## Data records
****
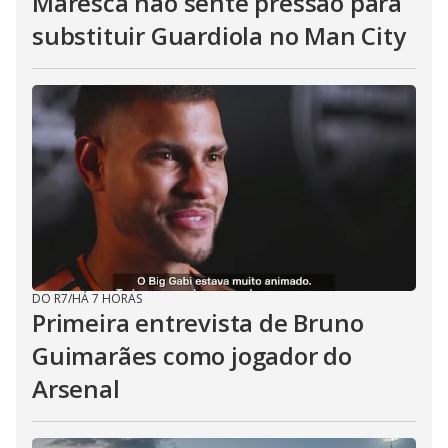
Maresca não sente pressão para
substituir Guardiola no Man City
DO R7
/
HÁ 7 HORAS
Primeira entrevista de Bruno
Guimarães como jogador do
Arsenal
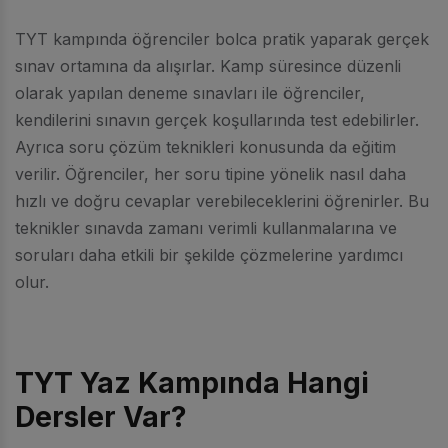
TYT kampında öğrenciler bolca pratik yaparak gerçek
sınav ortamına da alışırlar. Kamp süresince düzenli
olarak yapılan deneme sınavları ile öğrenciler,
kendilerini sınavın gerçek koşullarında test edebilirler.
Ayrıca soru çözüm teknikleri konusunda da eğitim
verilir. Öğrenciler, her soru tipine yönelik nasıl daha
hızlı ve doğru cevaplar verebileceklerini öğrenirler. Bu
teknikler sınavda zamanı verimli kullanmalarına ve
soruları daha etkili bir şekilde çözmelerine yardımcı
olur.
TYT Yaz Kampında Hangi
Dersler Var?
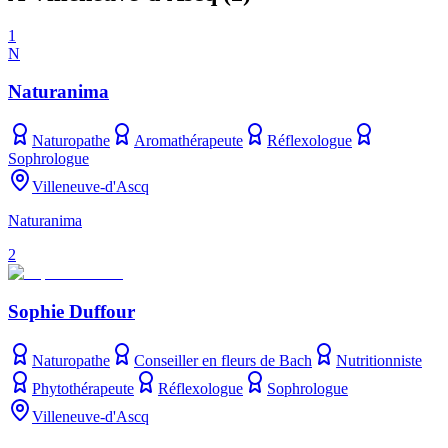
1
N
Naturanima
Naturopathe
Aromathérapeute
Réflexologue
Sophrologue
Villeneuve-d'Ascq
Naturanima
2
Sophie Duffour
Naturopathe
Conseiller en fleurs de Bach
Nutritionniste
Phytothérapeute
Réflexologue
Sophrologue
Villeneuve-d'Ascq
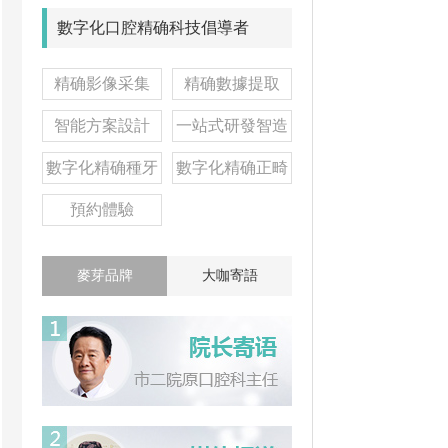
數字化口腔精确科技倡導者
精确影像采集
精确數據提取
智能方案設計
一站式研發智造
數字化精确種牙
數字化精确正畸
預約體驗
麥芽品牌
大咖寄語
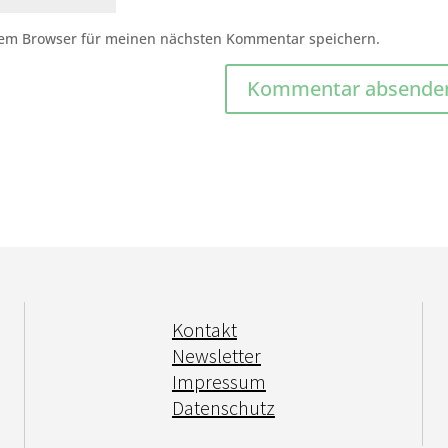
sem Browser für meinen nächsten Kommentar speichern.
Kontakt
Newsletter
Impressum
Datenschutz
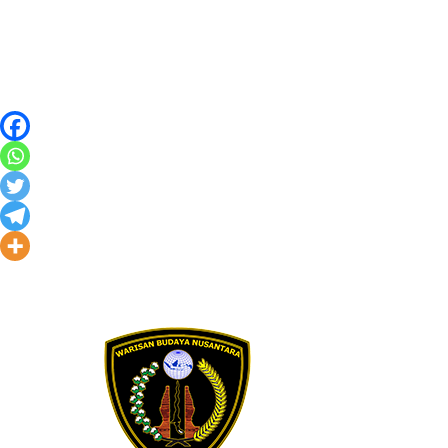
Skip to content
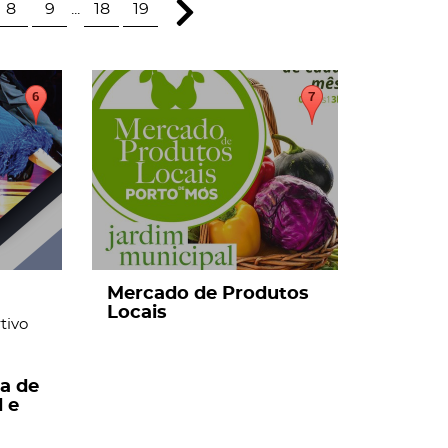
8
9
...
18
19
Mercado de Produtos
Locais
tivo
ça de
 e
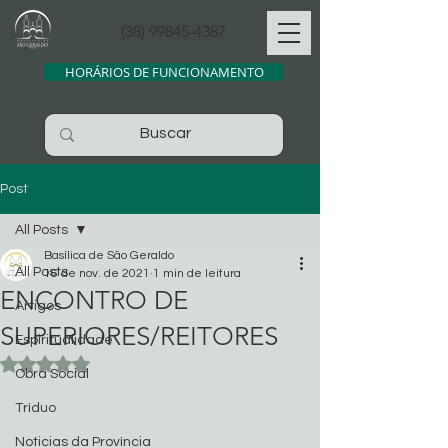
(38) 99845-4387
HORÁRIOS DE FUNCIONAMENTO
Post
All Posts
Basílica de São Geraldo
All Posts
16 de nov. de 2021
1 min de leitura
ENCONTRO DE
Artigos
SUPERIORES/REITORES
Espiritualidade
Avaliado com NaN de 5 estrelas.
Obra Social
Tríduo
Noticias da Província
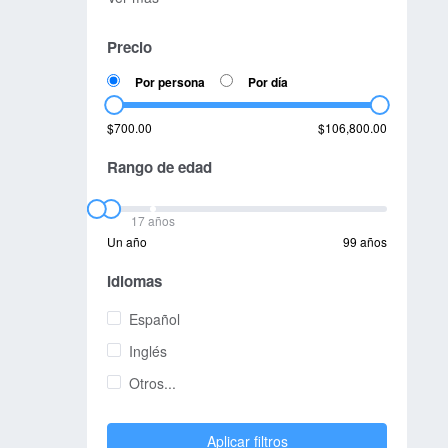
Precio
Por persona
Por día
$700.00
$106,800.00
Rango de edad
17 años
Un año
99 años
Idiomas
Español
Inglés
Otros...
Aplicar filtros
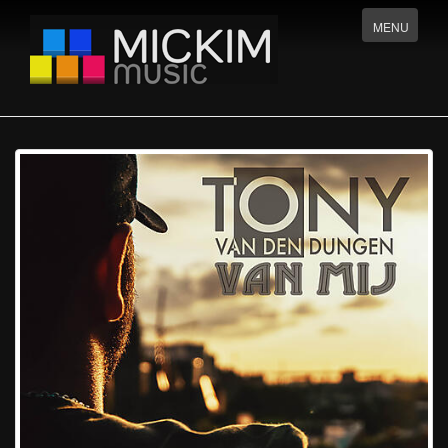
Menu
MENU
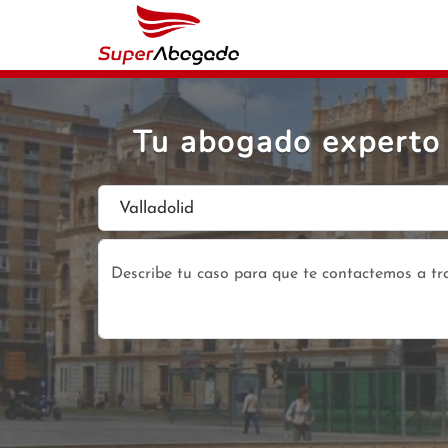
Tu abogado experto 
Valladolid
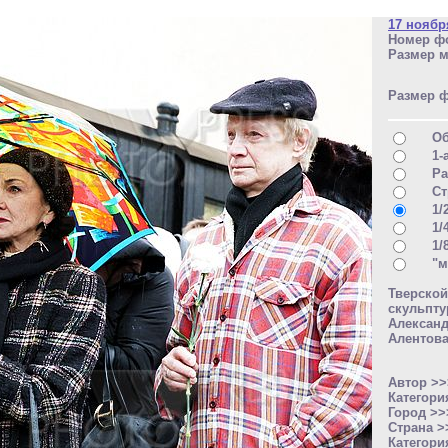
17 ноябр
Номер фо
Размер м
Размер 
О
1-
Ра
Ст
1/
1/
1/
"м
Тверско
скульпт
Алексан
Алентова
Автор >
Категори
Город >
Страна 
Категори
****
## Work instructions
Please write out the text from all the entries above, line for line and unchanged, leaving the pictures out of your answer.

## Response
Maresca não sente pressão para
substituir Guardiola no Man City
DO R7
/
HÁ 7 HORAS
Primeira entrevista de Bruno
Guimarães como jogador do
Arsenal
TYT kampında öğrenciler bolca pratik yaparak gerçek
sınav ortamına da alışırlar. Kamp süresince düzenli
olarak yapılan deneme sınavları ile öğrenciler,
kendilerini sınavın gerçek koşullarında test edebilirler.
Ayrıca soru çözüm teknikleri konusunda da eğitim
verilir. Öğrenciler, her soru tipine yönelik nasıl daha
hızlı ve doğru cevaplar verebileceklerini öğrenirler. Bu
teknikler sınavda zamanı verimli kullanmalarına ve
soruları daha etkili bir şekilde çözmelerine yardımcı
olur.
TYT Yaz Kampında Hangi
Dersler Var?
1
N
Naturanima
Naturopathe
Aromathérapeute
Réflexologue
Sophrologue
Villeneuve-d'Ascq
Naturanima
2
Sophie Duffour
Naturopathe
Conseiller en fleurs de Bach
Nutritionniste
Phytothérapeute
Réflexologue
Sophrologue
Villeneuve-d'Ascq
數字化口腔精确科技倡導者
精确影像采集
精确數據提取
智能方案設計
一站式研發智造
數字化精确種牙
數字化精确正畸
預約體驗
麥芽品牌
大咖寄語
sem Browser für meinen nächsten Kommentar speichern.
Kontakt
Newsletter
Impressum
Datenschutz
Skip to content
8
9
...
18
19
Mercado de Produtos
Locais
tivo
ça de
 e
(38) 99845-4387
HORÁRIOS DE FUNCIONAMENTO
Post
All Posts
Basílica de São Geraldo
All Posts
16 de nov. de 2021
1 min de leitura
ENCONTRO DE
Artigos
SUPERIORES/REITORES
Espiritualidade
Avaliado com NaN de 5 estrelas.
Obra Social
Tríduo
Noticias da Província
Precio
Por persona
Por día
$700.00
$106,800.00
Rango de edad
17 años
Un año
99 años
Idiomas
Español
Inglés
Otros...
Aplicar filtros
Menu
MENU
Tu abogado experto 
Valladolid
17 ноябр
Номер фо
Размер м
Размер 
О
1-
Ра
Ст
1/
1/
1/
"м
Тверско
скульпт
Алексан
Алентова
Автор >
Категори
Город >
Страна 
Категори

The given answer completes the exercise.